EXERCISE DATA Start Marker

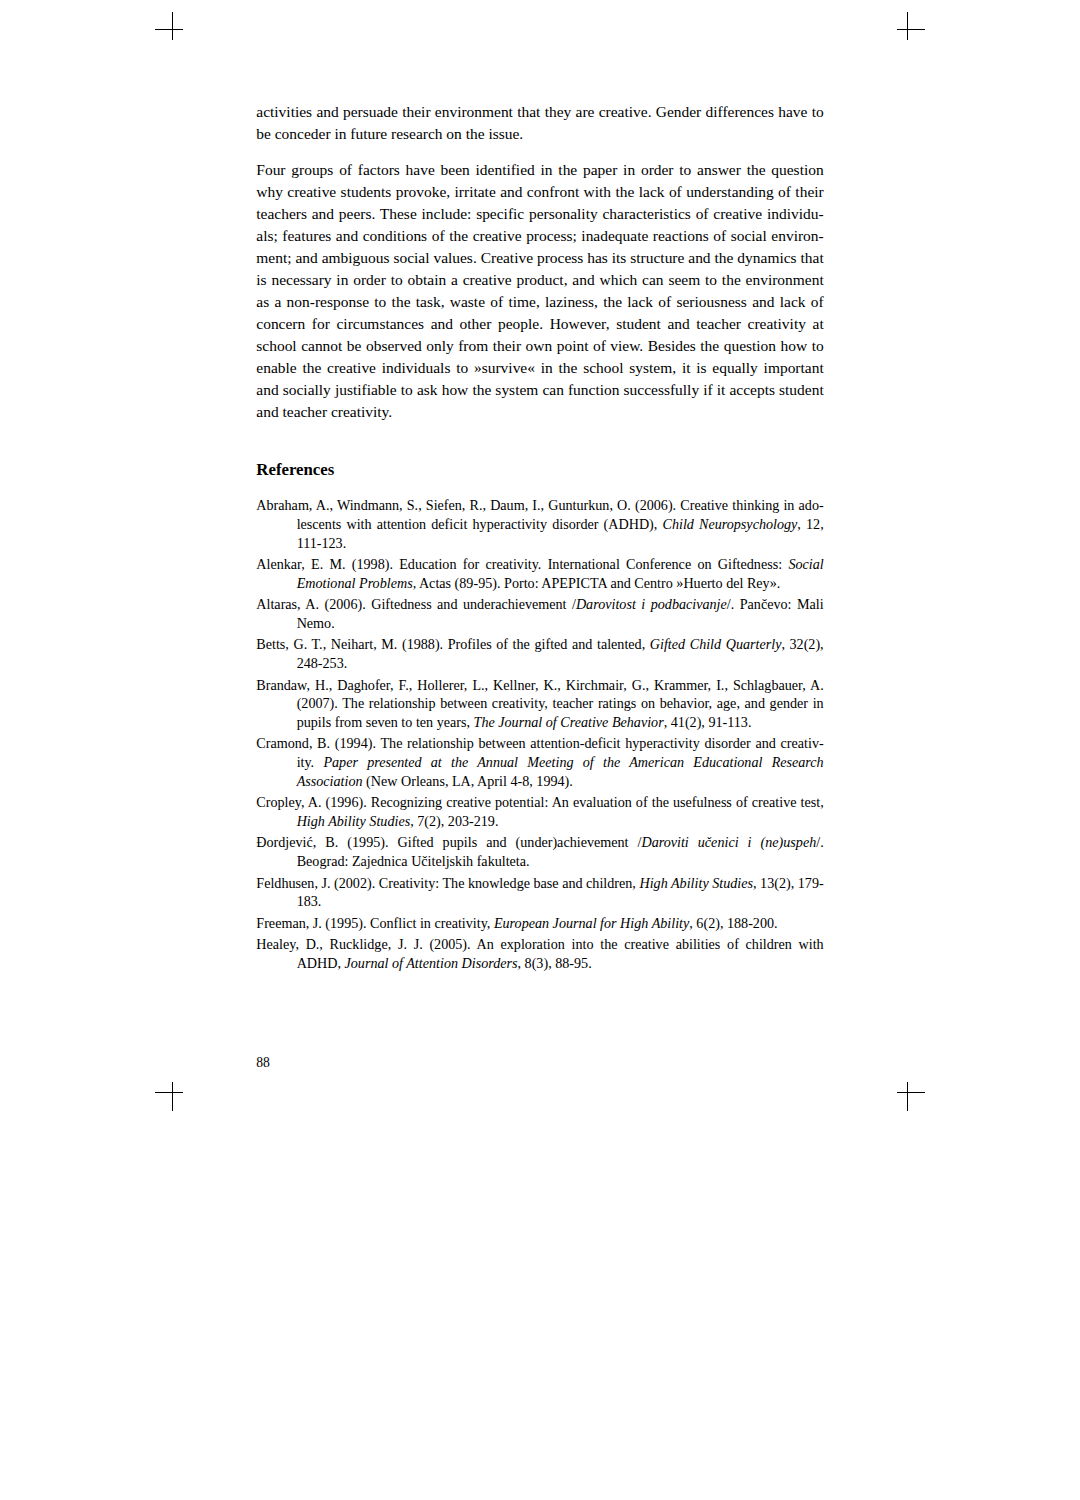activities and persuade their environment that they are creative. Gender differences have to be conceder in future research on the issue.
Four groups of factors have been identified in the paper in order to answer the question why creative students provoke, irritate and confront with the lack of understanding of their teachers and peers. These include: specific personality characteristics of creative individuals; features and conditions of the creative process; inadequate reactions of social environment; and ambiguous social values. Creative process has its structure and the dynamics that is necessary in order to obtain a creative product, and which can seem to the environment as a non-response to the task, waste of time, laziness, the lack of seriousness and lack of concern for circumstances and other people. However, student and teacher creativity at school cannot be observed only from their own point of view. Besides the question how to enable the creative individuals to »survive« in the school system, it is equally important and socially justifiable to ask how the system can function successfully if it accepts student and teacher creativity.
References
Abraham, A., Windmann, S., Siefen, R., Daum, I., Gunturkun, O. (2006). Creative thinking in adolescents with attention deficit hyperactivity disorder (ADHD), Child Neuropsychology, 12, 111-123.
Alenkar, E. M. (1998). Education for creativity. International Conference on Giftedness: Social Emotional Problems, Actas (89-95). Porto: APEPICTA and Centro »Huerto del Rey».
Altaras, A. (2006). Giftedness and underachievement /Darovitost i podbacivanje/. Pančevo: Mali Nemo.
Betts, G. T., Neihart, M. (1988). Profiles of the gifted and talented, Gifted Child Quarterly, 32(2), 248-253.
Brandaw, H., Daghofer, F., Hollerer, L., Kellner, K., Kirchmair, G., Krammer, I., Schlagbauer, A. (2007). The relationship between creativity, teacher ratings on behavior, age, and gender in pupils from seven to ten years, The Journal of Creative Behavior, 41(2), 91-113.
Cramond, B. (1994). The relationship between attention-deficit hyperactivity disorder and creativity. Paper presented at the Annual Meeting of the American Educational Research Association (New Orleans, LA, April 4-8, 1994).
Cropley, A. (1996). Recognizing creative potential: An evaluation of the usefulness of creative test, High Ability Studies, 7(2), 203-219.
Đordjević, B. (1995). Gifted pupils and (under)achievement /Daroviti učenici i (ne)uspeh/. Beograd: Zajednica Učiteljskih fakulteta.
Feldhusen, J. (2002). Creativity: The knowledge base and children, High Ability Studies, 13(2), 179-183.
Freeman, J. (1995). Conflict in creativity, European Journal for High Ability, 6(2), 188-200.
Healey, D., Rucklidge, J. J. (2005). An exploration into the creative abilities of children with ADHD, Journal of Attention Disorders, 8(3), 88-95.
88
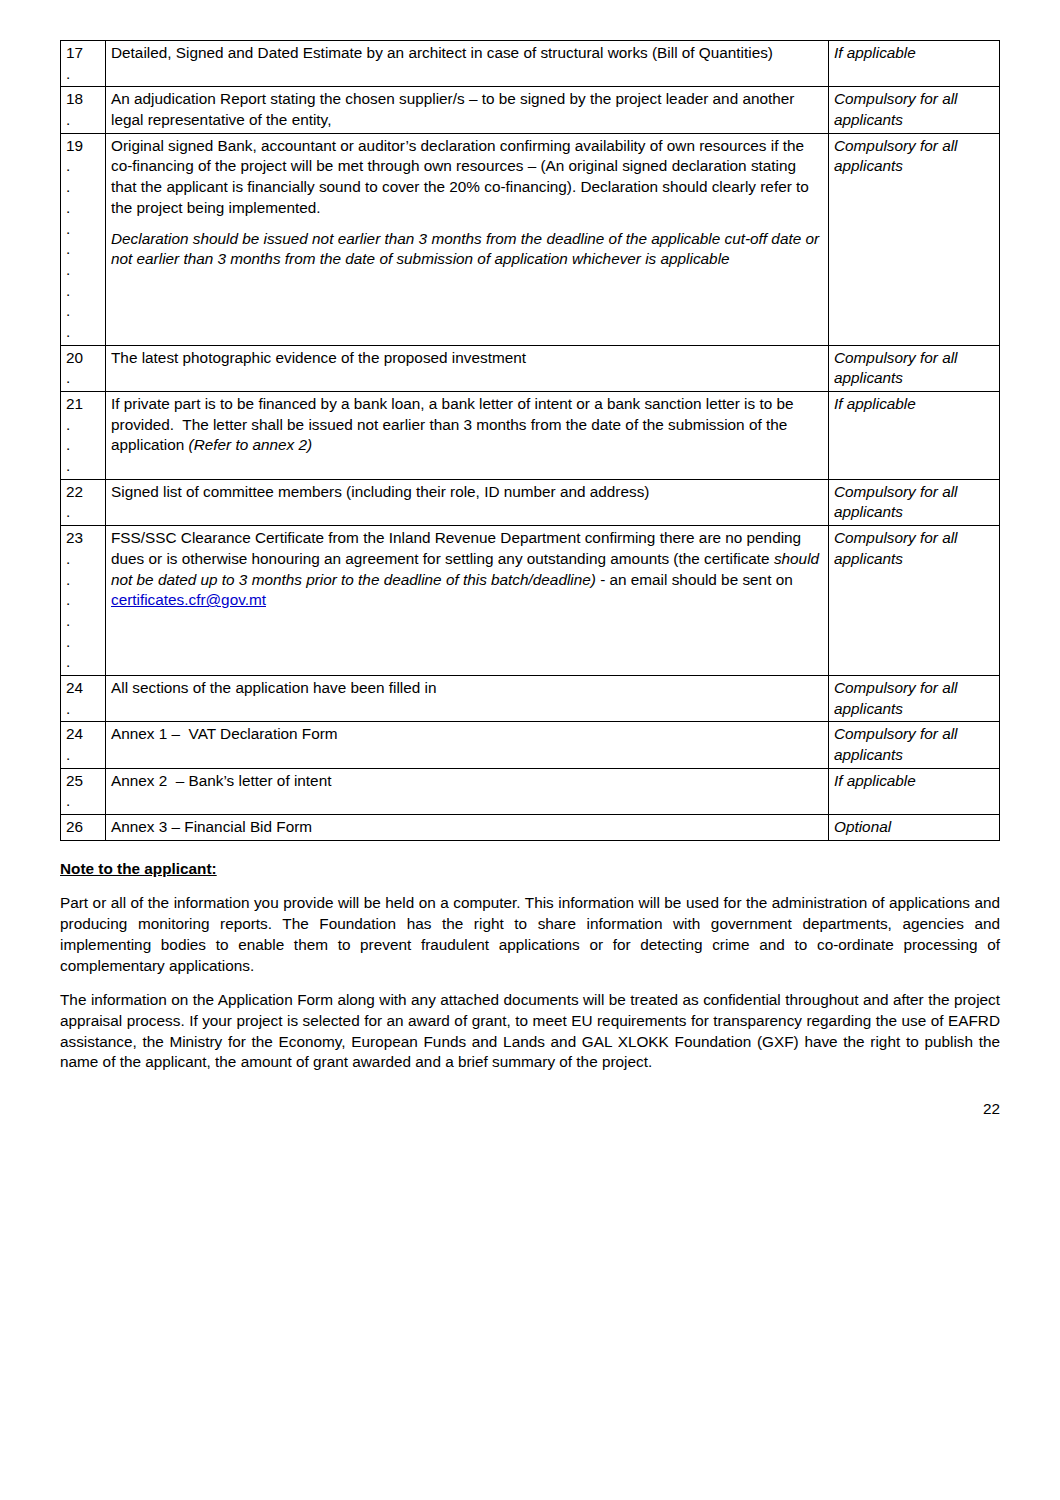| 17 . | Detailed, Signed and Dated Estimate by an architect in case of structural works (Bill of Quantities) | If applicable |
| 18 . | An adjudication Report stating the chosen supplier/s – to be signed by the project leader and another legal representative of the entity, | Compulsory for all applicants |
| 19 . . . . . . . . . | Original signed Bank, accountant or auditor’s declaration confirming availability of own resources if the co-financing of the project will be met through own resources – (An original signed declaration stating that the applicant is financially sound to cover the 20% co-financing). Declaration should clearly refer to the project being implemented. Declaration should be issued not earlier than 3 months from the deadline of the applicable cut-off date or not earlier than 3 months from the date of submission of application whichever is applicable | Compulsory for all applicants |
| 20 . | The latest photographic evidence of the proposed investment | Compulsory for all applicants |
| 21 . . . | If private part is to be financed by a bank loan, a bank letter of intent or a bank sanction letter is to be provided. The letter shall be issued not earlier than 3 months from the date of the submission of the application (Refer to annex 2) | If applicable |
| 22 . | Signed list of committee members (including their role, ID number and address) | Compulsory for all applicants |
| 23 . . . . . . | FSS/SSC Clearance Certificate from the Inland Revenue Department confirming there are no pending dues or is otherwise honouring an agreement for settling any outstanding amounts (the certificate should not be dated up to 3 months prior to the deadline of this batch/deadline) - an email should be sent on certificates.cfr@gov.mt | Compulsory for all applicants |
| 24 . | All sections of the application have been filled in | Compulsory for all applicants |
| 24 . | Annex 1 – VAT Declaration Form | Compulsory for all applicants |
| 25 . | Annex 2 – Bank’s letter of intent | If applicable |
| 26 | Annex 3 – Financial Bid Form | Optional |
Note to the applicant:
Part or all of the information you provide will be held on a computer. This information will be used for the administration of applications and producing monitoring reports. The Foundation has the right to share information with government departments, agencies and implementing bodies to enable them to prevent fraudulent applications or for detecting crime and to co-ordinate processing of complementary applications.
The information on the Application Form along with any attached documents will be treated as confidential throughout and after the project appraisal process. If your project is selected for an award of grant, to meet EU requirements for transparency regarding the use of EAFRD assistance, the Ministry for the Economy, European Funds and Lands and GAL XLOKK Foundation (GXF) have the right to publish the name of the applicant, the amount of grant awarded and a brief summary of the project.
22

EXERCISE DATA End Marker

Give the records again without a single change, and exclude the pictures.

◆ **TASK RESPONSE**:
activities and persuade their environment that they are creative. Gender differences have to be conceder in future research on the issue.
Four groups of factors have been identified in the paper in order to answer the question why creative students provoke, irritate and confront with the lack of understanding of their teachers and peers. These include: specific personality characteristics of creative individuals; features and conditions of the creative process; inadequate reactions of social environment; and ambiguous social values. Creative process has its structure and the dynamics that is necessary in order to obtain a creative product, and which can seem to the environment as a non-response to the task, waste of time, laziness, the lack of seriousness and lack of concern for circumstances and other people. However, student and teacher creativity at school cannot be observed only from their own point of view. Besides the question how to enable the creative individuals to »survive« in the school system, it is equally important and socially justifiable to ask how the system can function successfully if it accepts student and teacher creativity.
References
Abraham, A., Windmann, S., Siefen, R., Daum, I., Gunturkun, O. (2006). Creative thinking in adolescents with attention deficit hyperactivity disorder (ADHD), Child Neuropsychology, 12, 111-123.
Alenkar, E. M. (1998). Education for creativity. International Conference on Giftedness: Social Emotional Problems, Actas (89-95). Porto: APEPICTA and Centro »Huerto del Rey».
Altaras, A. (2006). Giftedness and underachievement /Darovitost i podbacivanje/. Pančevo: Mali Nemo.
Betts, G. T., Neihart, M. (1988). Profiles of the gifted and talented, Gifted Child Quarterly, 32(2), 248-253.
Brandaw, H., Daghofer, F., Hollerer, L., Kellner, K., Kirchmair, G., Krammer, I., Schlagbauer, A. (2007). The relationship between creativity, teacher ratings on behavior, age, and gender in pupils from seven to ten years, The Journal of Creative Behavior, 41(2), 91-113.
Cramond, B. (1994). The relationship between attention-deficit hyperactivity disorder and creativity. Paper presented at the Annual Meeting of the American Educational Research Association (New Orleans, LA, April 4-8, 1994).
Cropley, A. (1996). Recognizing creative potential: An evaluation of the usefulness of creative test, High Ability Studies, 7(2), 203-219.
Đordjević, B. (1995). Gifted pupils and (under)achievement /Daroviti učenici i (ne)uspeh/. Beograd: Zajednica Učiteljskih fakulteta.
Feldhusen, J. (2002). Creativity: The knowledge base and children, High Ability Studies, 13(2), 179-183.
Freeman, J. (1995). Conflict in creativity, European Journal for High Ability, 6(2), 188-200.
Healey, D., Rucklidge, J. J. (2005). An exploration into the creative abilities of children with ADHD, Journal of Attention Disorders, 8(3), 88-95.
88
| 17 . | Detailed, Signed and Dated Estimate by an architect in case of structural works (Bill of Quantities) | If applicable |
| 18 . | An adjudication Report stating the chosen supplier/s – to be signed by the project leader and another legal representative of the entity, | Compulsory for all applicants |
| 19 . . . . . . . . . | Original signed Bank, accountant or auditor’s declaration confirming availability of own resources if the co-financing of the project will be met through own resources – (An original signed declaration stating that the applicant is financially sound to cover the 20% co-financing). Declaration should clearly refer to the project being implemented. Declaration should be issued not earlier than 3 months from the deadline of the applicable cut-off date or not earlier than 3 months from the date of submission of application whichever is applicable | Compulsory for all applicants |
| 20 . | The latest photographic evidence of the proposed investment | Compulsory for all applicants |
| 21 . . . | If private part is to be financed by a bank loan, a bank letter of intent or a bank sanction letter is to be provided. The letter shall be issued not earlier than 3 months from the date of the submission of the application (Refer to annex 2) | If applicable |
| 22 . | Signed list of committee members (including their role, ID number and address) | Compulsory for all applicants |
| 23 . . . . . . | FSS/SSC Clearance Certificate from the Inland Revenue Department confirming there are no pending dues or is otherwise honouring an agreement for settling any outstanding amounts (the certificate should not be dated up to 3 months prior to the deadline of this batch/deadline) - an email should be sent on certificates.cfr@gov.mt | Compulsory for all applicants |
| 24 . | All sections of the application have been filled in | Compulsory for all applicants |
| 24 . | Annex 1 – VAT Declaration Form | Compulsory for all applicants |
| 25 . | Annex 2 – Bank’s letter of intent | If applicable |
| 26 | Annex 3 – Financial Bid Form | Optional |
Note to the applicant:
Part or all of the information you provide will be held on a computer. This information will be used for the administration of applications and producing monitoring reports. The Foundation has the right to share information with government departments, agencies and implementing bodies to enable them to prevent fraudulent applications or for detecting crime and to co-ordinate processing of complementary applications.
The information on the Application Form along with any attached documents will be treated as confidential throughout and after the project appraisal process. If your project is selected for an award of grant, to meet EU requirements for transparency regarding the use of EAFRD assistance, the Ministry for the Economy, European Funds and Lands and GAL XLOKK Foundation (GXF) have the right to publish the name of the applicant, the amount of grant awarded and a brief summary of the project.
22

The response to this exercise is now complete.